Therapeutics & Vaccines
Generation of Wild Type and Mutant Ebola Virus from Cloned cDNA
Inventors: Yoshihiro Kawaoka, Gabriele Neumann, Luke Jasenosky
The Wisconsin Alumni Research Foundation (WARF) is seeking commercial partners interested in an Ebola "mini genome" useful for studying the virus as well as developing antiviral drugs and vaccines.
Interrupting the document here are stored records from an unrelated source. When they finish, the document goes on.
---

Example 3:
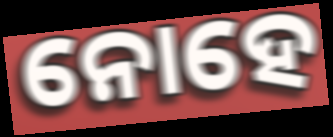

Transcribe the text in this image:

ନୋହେ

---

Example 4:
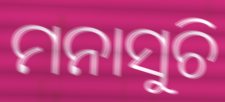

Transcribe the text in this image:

ମନାସୁଚି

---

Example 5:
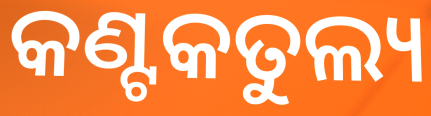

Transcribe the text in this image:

କଣ୍ଟକତୁଲ୍ୟ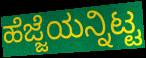
ಹೆಜ್ಜೆಯನ್ನಿಟ್ಟ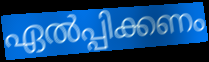
ഏൽപ്പിക്കണം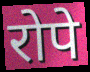
रोपेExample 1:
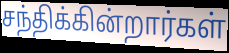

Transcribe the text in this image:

சந்திக்கின்றார்கள்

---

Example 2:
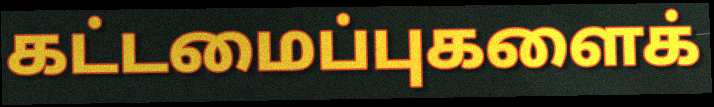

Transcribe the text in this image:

கட்டமைப்புகளைக்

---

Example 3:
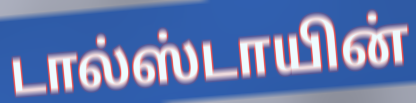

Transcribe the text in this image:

டால்ஸ்டாயின்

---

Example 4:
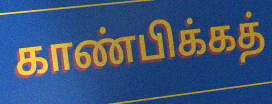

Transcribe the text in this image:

காண்பிக்கத்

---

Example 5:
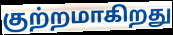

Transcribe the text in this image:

குற்றமாகிறது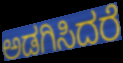
ಅಡಗಿಸಿದರೆ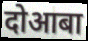
दोआबा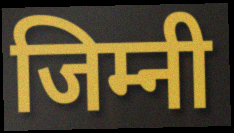
जिम्नी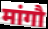
मांगौ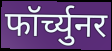
फॉर्च्युनर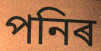
পনিৰ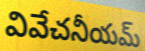
వివేచనీయమ్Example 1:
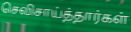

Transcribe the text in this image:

செவிசாய்த்தார்கள்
Ebola Virus Disease (EVD) is a severe and highly fatal hemorrhagic fever that affects humans and other mammals. It is caused by the Ebola virus, a single-stranded RNA virus that encodes seven structural proteins. Interhuman transmission of the Ebola virus is typically by blood or bodily fluids, though droplet and aerosol transmission may also occur. Once infected with EVD, the chance of mortality can be as high as 90 percent. One major reason for the current lack of effective treatments or vaccine availability for EVD is that there are no effective strategies of experimental mutagenesis. It would be useful to researchers to have a mechanism that allows study of the natural history and biology of the virus and generation of possible vaccines for clinical use.
UW-Madison researchers led by Dr. Yoshihiro Kawaoka have created a method for generating the Ebola virus entirely from cloned cDNA. Viral RNA was reversed transcribed and amplified, and resulting cDNA fragments were cloned into a vector with a consensus sequence determined. The T7 polymerase system was used to produce viral RNA for generation of the virus. Critical experiments were conducted to confirm key biological properties of the Ebola virus.
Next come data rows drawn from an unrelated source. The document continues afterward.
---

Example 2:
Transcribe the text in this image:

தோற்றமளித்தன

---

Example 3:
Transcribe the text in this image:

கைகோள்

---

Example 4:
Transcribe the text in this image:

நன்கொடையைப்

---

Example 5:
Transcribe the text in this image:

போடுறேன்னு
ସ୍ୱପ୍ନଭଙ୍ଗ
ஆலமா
- Studying pivotal events in the Ebola virus life cycle and infection
- Identifying essential regulatory elements and structure-function relationships in the Ebola virus life cycle
- Understanding Ebola virus pathogenicity
- Developing antiviral drugs and vaccines
- Any mutation can be introduced into the Ebola virus genome entirely from cloned cDNA
Stage of Development
Key biological properties of the Ebola virus have been confirmed with this technique.